Just like every morning, I had just plowed through my standard yogurt/muesli/fruit/coffee breakfast before getting on the bus, and just like every morning, it was time for me to make a pit stop at the loo. Normally (and obviously) this takes place in my nice, tidy little bathroom in Kaifaqu. But being race day and being 6:30am, approximately two hours outside of Beijing, I'm working with what's available.
"Anyone know where the toilets are?" I enquire.
"Ya, T. They're over there off the far corner of the square. And just so you know, they're 'traditional'," my friend MW said.
"Traditional" typically refers to the fact that most standard toilets in Asia are what are normally called "squat" toilets that rest on the floor. Luckily, I've become somewhat proficient at using these and that was fine. Off I went to the YinYang Square's WC.
As I walk in, my expectations were sent flying out the window. What "traditional" meant to MW and what I was assuming he meant were... well... totally different.
On one side of the men's "toilet" building was a trough-style urinal. Common enough.
On the other side was another open area. And 4 holes in the floor. And nothing else.
Yes, friends, the pictures in your head are the reality. The toilets for "No. 2" were 4 holes in the floor spaced evenly apart with no barriers or privacy walls in between. And no, these weren't separated from the urinal area. Heck, if peepers wanted to, one could even see right through the front door of the building to our area. But what's a person to do? I had 21.1kms ahead of me that morning, and I sure wasn't going to start a 2.5-3hr race without taking care of business. So, I did exactly what the title of this post said... left my pride at the door, dropped my shorts and that was that. Yes, other men were squatting beside me. No, there was no conversation or eye contact. One poor guy who seemed to be waiting for a spot at the trough urinal was actually waiting for one of the other locales.

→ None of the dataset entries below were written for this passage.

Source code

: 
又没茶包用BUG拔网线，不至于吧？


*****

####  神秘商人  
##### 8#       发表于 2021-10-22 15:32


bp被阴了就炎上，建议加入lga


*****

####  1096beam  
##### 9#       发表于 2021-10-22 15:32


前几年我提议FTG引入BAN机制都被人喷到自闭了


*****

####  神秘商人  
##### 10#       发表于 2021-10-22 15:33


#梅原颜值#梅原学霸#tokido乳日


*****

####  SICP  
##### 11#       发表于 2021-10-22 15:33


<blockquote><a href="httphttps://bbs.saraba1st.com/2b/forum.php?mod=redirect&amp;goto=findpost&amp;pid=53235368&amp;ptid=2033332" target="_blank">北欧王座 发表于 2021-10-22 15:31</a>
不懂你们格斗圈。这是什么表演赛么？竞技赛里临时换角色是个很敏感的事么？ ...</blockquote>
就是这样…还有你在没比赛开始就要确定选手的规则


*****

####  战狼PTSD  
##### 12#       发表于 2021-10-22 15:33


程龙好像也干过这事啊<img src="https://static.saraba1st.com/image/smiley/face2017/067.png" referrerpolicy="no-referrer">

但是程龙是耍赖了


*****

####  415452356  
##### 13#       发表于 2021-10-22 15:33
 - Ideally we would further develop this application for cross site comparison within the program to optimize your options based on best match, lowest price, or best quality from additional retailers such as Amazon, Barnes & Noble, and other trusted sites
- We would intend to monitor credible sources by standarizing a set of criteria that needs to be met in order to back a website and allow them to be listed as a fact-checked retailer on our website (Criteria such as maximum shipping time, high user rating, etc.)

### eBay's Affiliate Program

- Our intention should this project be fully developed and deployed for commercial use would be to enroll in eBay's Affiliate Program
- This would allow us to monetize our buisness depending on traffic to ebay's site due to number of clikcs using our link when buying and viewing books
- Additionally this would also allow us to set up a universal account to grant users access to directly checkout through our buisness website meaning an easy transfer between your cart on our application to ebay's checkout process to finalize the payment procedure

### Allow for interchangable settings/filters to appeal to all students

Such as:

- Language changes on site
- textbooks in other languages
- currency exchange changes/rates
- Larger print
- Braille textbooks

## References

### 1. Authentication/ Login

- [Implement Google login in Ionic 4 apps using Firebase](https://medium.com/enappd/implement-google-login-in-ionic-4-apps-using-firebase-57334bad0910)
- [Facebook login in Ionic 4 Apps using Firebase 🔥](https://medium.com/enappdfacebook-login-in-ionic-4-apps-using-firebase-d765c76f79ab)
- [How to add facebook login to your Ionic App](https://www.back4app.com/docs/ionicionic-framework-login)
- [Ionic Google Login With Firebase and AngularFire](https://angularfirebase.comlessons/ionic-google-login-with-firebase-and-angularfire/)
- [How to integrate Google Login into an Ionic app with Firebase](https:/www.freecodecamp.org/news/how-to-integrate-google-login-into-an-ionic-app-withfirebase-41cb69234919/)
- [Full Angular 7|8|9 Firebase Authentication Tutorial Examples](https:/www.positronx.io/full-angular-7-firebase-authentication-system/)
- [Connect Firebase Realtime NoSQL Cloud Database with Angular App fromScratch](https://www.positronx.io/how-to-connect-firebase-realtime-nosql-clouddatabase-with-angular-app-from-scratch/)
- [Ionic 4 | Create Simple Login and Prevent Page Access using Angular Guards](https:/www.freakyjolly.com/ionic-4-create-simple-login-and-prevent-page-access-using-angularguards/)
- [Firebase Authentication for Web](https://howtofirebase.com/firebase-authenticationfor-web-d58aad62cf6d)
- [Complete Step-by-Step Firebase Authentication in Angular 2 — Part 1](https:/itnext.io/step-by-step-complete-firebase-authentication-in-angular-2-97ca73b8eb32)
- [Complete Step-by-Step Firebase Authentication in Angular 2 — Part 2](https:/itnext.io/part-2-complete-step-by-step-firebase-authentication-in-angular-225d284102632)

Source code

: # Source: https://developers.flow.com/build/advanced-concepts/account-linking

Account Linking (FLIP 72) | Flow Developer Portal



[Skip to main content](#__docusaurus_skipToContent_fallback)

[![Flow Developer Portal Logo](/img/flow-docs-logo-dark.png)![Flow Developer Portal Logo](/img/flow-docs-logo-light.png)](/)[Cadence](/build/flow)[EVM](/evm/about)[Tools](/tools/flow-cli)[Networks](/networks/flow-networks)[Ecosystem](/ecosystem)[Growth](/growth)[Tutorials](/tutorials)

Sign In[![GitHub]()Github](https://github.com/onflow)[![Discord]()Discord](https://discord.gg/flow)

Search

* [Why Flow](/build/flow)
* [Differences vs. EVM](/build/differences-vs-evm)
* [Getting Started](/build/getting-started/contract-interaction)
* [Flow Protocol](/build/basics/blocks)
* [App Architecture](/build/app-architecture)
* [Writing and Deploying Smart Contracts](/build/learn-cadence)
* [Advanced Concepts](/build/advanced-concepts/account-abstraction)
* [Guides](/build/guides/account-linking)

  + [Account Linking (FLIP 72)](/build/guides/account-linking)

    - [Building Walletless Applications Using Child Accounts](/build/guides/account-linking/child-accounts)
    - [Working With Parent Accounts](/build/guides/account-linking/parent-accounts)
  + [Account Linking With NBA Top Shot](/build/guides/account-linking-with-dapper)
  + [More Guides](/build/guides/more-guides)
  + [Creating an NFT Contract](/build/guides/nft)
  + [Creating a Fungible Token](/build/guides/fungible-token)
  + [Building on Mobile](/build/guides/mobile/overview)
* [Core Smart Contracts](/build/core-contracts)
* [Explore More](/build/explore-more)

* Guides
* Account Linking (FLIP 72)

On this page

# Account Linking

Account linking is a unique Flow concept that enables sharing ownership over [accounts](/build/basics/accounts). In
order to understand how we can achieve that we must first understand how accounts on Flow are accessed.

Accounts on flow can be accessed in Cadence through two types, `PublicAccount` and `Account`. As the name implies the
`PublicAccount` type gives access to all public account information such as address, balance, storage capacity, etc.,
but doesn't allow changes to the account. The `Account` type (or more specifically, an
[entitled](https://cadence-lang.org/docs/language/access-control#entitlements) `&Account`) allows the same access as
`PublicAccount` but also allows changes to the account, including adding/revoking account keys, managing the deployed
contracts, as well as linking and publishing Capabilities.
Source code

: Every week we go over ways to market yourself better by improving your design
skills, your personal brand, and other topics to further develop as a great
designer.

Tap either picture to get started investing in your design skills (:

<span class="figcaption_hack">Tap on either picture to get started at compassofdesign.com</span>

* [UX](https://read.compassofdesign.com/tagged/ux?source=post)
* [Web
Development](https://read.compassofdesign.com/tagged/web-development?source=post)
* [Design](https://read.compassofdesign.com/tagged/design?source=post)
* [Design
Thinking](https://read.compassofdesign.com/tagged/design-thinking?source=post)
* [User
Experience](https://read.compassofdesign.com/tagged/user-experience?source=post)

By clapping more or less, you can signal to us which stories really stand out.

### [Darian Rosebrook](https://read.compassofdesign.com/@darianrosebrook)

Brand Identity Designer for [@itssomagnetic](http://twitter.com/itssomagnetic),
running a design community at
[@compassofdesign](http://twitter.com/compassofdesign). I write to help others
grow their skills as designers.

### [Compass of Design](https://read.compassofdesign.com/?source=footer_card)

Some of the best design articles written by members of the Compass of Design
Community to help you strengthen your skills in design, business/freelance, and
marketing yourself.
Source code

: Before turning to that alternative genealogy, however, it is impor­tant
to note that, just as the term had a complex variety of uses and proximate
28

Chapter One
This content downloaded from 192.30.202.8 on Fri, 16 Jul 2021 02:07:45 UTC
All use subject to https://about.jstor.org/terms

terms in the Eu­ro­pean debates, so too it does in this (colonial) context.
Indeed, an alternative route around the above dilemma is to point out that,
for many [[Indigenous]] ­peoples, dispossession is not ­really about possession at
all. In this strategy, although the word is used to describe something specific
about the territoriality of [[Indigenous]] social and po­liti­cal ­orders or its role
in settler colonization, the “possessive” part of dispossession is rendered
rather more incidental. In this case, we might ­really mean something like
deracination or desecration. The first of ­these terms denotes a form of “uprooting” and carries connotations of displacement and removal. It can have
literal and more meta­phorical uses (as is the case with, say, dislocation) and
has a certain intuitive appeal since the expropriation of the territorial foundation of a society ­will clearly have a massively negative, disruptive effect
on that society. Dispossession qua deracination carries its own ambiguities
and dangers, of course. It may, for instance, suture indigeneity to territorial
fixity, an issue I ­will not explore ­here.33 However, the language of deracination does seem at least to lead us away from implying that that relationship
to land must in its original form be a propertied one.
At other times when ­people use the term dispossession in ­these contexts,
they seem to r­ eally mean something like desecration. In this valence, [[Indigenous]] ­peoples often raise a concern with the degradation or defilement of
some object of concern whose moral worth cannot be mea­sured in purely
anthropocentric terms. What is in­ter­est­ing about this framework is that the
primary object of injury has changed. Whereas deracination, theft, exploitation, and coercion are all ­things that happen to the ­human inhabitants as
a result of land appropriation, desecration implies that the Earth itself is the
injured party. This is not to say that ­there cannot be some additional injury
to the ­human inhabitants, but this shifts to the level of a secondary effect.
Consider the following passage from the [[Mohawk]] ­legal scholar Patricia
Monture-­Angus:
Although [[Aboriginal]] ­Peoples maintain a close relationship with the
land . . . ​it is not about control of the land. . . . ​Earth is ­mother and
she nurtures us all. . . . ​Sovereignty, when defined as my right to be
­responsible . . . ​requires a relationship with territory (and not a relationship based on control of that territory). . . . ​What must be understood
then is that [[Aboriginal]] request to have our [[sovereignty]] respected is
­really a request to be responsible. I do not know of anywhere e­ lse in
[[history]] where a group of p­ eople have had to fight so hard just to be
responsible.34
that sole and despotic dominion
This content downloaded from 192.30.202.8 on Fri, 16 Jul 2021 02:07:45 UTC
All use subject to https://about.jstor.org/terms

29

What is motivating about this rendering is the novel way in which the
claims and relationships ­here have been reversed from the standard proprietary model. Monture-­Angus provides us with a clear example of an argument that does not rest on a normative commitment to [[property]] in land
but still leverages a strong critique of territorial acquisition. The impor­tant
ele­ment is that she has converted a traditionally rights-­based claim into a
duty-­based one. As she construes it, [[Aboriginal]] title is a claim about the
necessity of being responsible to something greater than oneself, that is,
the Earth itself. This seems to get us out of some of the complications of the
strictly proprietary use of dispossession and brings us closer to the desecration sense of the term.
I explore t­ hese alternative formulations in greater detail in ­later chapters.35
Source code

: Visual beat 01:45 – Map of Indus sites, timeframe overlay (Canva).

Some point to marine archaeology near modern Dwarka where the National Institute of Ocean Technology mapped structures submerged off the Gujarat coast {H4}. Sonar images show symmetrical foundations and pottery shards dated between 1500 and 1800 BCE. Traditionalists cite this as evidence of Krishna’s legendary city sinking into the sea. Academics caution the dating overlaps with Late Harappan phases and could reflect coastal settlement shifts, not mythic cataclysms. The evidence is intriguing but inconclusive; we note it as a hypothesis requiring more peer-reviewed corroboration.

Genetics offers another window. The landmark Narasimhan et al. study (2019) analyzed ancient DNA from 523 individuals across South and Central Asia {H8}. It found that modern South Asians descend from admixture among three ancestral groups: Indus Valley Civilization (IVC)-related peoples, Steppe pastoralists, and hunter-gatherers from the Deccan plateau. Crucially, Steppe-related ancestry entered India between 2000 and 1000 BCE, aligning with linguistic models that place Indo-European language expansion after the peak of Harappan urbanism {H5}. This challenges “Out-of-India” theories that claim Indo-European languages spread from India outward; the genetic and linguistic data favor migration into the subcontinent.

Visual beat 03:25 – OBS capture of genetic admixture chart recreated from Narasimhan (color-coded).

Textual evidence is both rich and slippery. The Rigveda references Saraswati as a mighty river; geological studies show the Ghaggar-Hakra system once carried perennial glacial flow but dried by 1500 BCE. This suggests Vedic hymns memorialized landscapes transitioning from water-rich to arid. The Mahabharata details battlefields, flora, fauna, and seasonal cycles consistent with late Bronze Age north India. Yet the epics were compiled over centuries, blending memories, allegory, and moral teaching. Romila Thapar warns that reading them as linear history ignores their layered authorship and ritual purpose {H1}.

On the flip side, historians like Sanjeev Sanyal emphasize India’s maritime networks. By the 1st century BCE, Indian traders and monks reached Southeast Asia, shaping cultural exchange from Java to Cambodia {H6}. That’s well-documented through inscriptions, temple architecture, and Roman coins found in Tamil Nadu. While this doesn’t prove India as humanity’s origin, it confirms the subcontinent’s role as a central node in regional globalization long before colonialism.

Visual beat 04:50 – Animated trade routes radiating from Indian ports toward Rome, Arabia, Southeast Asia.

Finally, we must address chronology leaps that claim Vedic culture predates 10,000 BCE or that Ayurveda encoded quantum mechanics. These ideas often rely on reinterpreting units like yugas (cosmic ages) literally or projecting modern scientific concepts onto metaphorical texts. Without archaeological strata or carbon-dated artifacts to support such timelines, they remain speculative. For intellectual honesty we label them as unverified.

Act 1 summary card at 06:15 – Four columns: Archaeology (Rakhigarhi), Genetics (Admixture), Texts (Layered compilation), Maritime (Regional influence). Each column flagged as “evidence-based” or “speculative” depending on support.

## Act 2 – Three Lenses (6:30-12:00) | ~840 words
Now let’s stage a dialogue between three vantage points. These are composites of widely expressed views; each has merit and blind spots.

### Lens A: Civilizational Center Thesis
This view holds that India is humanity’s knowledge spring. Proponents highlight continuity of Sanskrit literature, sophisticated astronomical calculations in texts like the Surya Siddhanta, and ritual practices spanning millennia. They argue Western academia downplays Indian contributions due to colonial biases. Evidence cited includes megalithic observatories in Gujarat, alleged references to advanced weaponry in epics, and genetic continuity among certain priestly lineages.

I think he was a bit shy and wanted to wait for total vacancy but it was close to 45 minutes prior to race time. Get real.
I survived to tell the tale. Let's thank the heavens that I packed myself some tissues and hand sanitizer. And for the record, I felt amazing for the entire run, as far as my digestive system was concerned. :)
Another China moment, friends. T.I.C. (This Is China).
Say a prayer of thanks tonight for clean, western toilets.